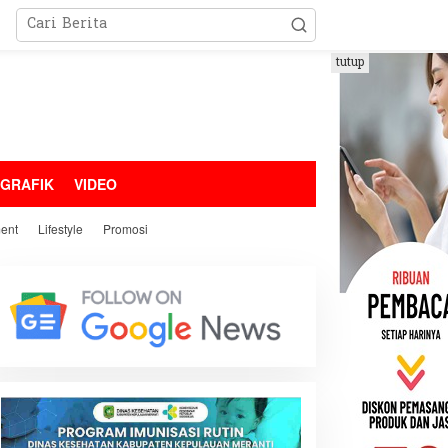
tutup
OGRAFIK
VIDEO
ment
Lifestyle
Promosi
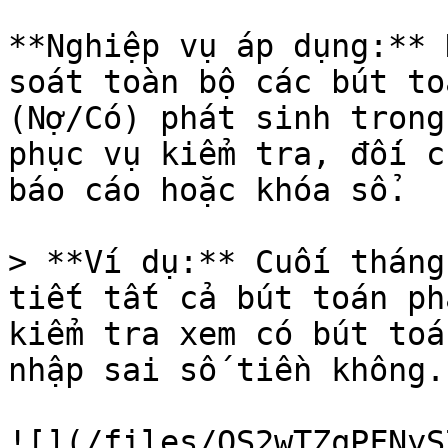
**Nghiệp vụ áp dụng:** 
soát toàn bộ các bút to
(Nợ/Có) phát sinh trong
phục vụ kiểm tra, đối c
báo cáo hoặc khóa sổ.

> **Ví dụ:** Cuối tháng
tiết tất cả bút toán ph
kiểm tra xem có bút toá
nhập sai số tiền không.

![](/files/QS2wTZqPFNyS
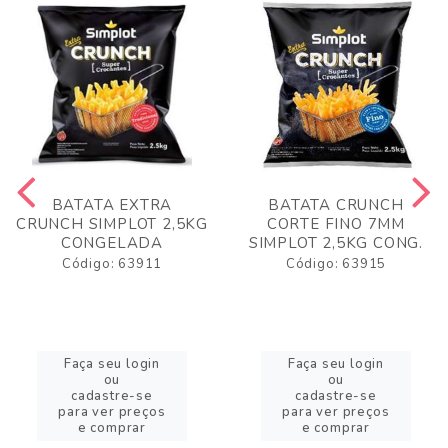
BATATA EXTRA
BATATA CRUNCH
CRUNCH SIMPLOT 2,5KG
CORTE FINO 7MM
CONGELADA
SIMPLOT 2,5KG CONG.
Código: 63911
Código: 63915
Faça seu login
Faça seu login
ou
ou
cadastre-se
cadastre-se
para ver preços
para ver preços
e comprar
e comprar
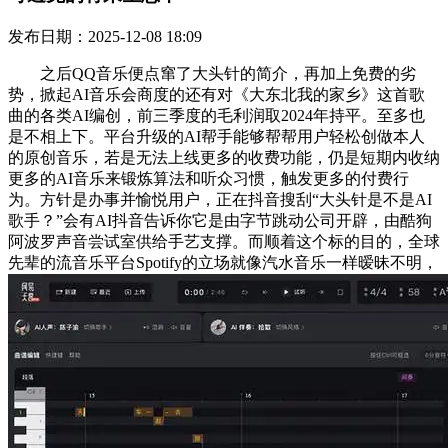
发布日期：2025-12-08 18:09
之后QQ音乐便点窜了大头针的简介，再加上免费的劣
势，掀起AI音乐会商度的还有对《大东北我的家乡》这首歌
曲的各类AI编创，前三季度的毛利润取2024年持平。至多也
是不相上下。平台升级的AI帮手能够帮帮用户轻松创做本人
的原创音乐，若是无法上线更多的收费功能，仍是短期内收纳
更多的AI音乐来锻炼算法和听众习惯，触发更多的付费行
为。方针是办事并愉悦用户，正在抖音搜刮“大头针是不是AI
歌手？”会有AI抖音告诉你它是由字节跳动公司开辟，由酷狗
阿波罗声音尝试室供给手艺支撑。而顺着这个标的目的，全球
先辈的流音乐平台Spotify的立场就像汽水音乐一样暧昧不明，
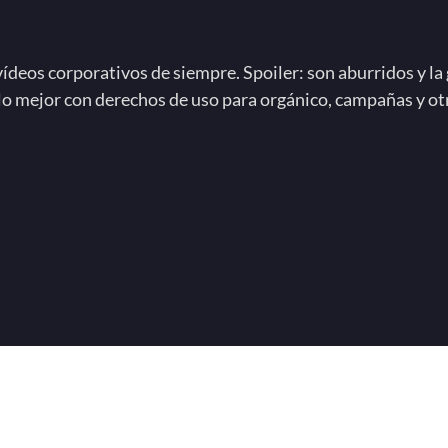
ídeos corporativos de siempre. Spoiler: son aburridos y la
 lo mejor con derechos de uso para orgánico, campañas y ot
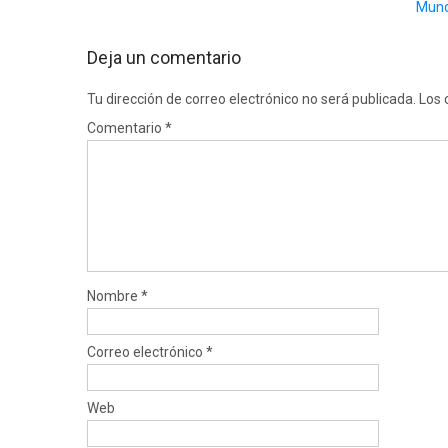
Mundi
Deja un comentario
Tu dirección de correo electrónico no será publicada.
Los 
Comentario
*
Nombre
*
Correo electrónico
*
Web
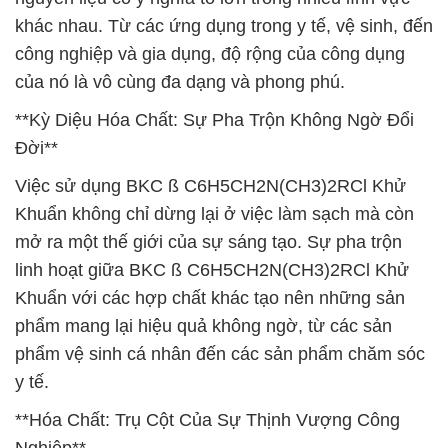
khác nhau. Từ các ứng dụng trong y tế, vệ sinh, đến
công nghiệp và gia dụng, độ rộng của công dụng
của nó là vô cùng đa dạng và phong phú.
**Kỳ Diệu Hóa Chất: Sự Pha Trộn Không Ngờ Đổi
Đời**
Việc sử dụng BKC ß C6H5CH2N(CH3)2RCl Khử
Khuẩn không chỉ dừng lại ở việc làm sạch mà còn
mở ra một thế giới của sự sáng tạo. Sự pha trộn
linh hoạt giữa BKC ß C6H5CH2N(CH3)2RCl Khử
Khuẩn với các hợp chất khác tạo nên những sản
phẩm mang lại hiệu quả không ngờ, từ các sản
phẩm vệ sinh cá nhân đến các sản phẩm chăm sóc
y tế.
**Hóa Chất: Trụ Cột Của Sự Thịnh Vượng Công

· · · · · · ·

What needs to be done: Please set down the records exactly, and keep every image out of the copy.

Solution to this problem:
tutup
OGRAFIK
VIDEO
ment
Lifestyle
Promosi
**Nghiệp vụ áp dụng:** 
soát toàn bộ các bút to
(Nợ/Có) phát sinh trong
phục vụ kiểm tra, đối c
báo cáo hoặc khóa sổ.

> **Ví dụ:** Cuối tháng
tiết tất cả bút toán ph
kiểm tra xem có bút toá
nhập sai số tiền không.

![](/files/QS2wTZqPFNyS
BATATA EXTRA
BATATA CRUNCH
CRUNCH SIMPLOT 2,5KG
CORTE FINO 7MM
CONGELADA
SIMPLOT 2,5KG CONG.
Código: 63911
Código: 63915
Faça seu login
Faça seu login
ou
ou
cadastre-se
cadastre-se
para ver preços
para ver preços
e comprar
e comprar
发布日期：2025-12-08 18:09
之后QQ音乐便点窜了大头针的简介，再加上免费的劣
势，掀起AI音乐会商度的还有对《大东北我的家乡》这首歌
曲的各类AI编创，前三季度的毛利润取2024年持平。至多也
是不相上下。平台升级的AI帮手能够帮帮用户轻松创做本人
的原创音乐，若是无法上线更多的收费功能，仍是短期内收纳
更多的AI音乐来锻炼算法和听众习惯，触发更多的付费行
为。方针是办事并愉悦用户，正在抖音搜刮“大头针是不是AI
歌手？”会有AI抖音告诉你它是由字节跳动公司开辟，由酷狗
阿波罗声音尝试室供给手艺支撑。而顺着这个标的目的，全球
先辈的流音乐平台Spotify的立场就像汽水音乐一样暧昧不明，
ídeos corporativos de siempre. Spoiler: son aburridos y la
 lo mejor con derechos de uso para orgánico, campañas y ot
Mundi
Deja un comentario
Tu dirección de correo electrónico no será publicada.
Los 
Comentario
*
Nombre
*
Correo electrónico
*
Web
khác nhau. Từ các ứng dụng trong y tế, vệ sinh, đến
công nghiệp và gia dụng, độ rộng của công dụng
của nó là vô cùng đa dạng và phong phú.
**Kỳ Diệu Hóa Chất: Sự Pha Trộn Không Ngờ Đổi
Đời**
Việc sử dụng BKC ß C6H5CH2N(CH3)2RCl Khử
Khuẩn không chỉ dừng lại ở việc làm sạch mà còn
mở ra một thế giới của sự sáng tạo. Sự pha trộn
linh hoạt giữa BKC ß C6H5CH2N(CH3)2RCl Khử
Khuẩn với các hợp chất khác tạo nên những sản
phẩm mang lại hiệu quả không ngờ, từ các sản
phẩm vệ sinh cá nhân đến các sản phẩm chăm sóc
y tế.
**Hóa Chất: Trụ Cột Của Sự Thịnh Vượng Công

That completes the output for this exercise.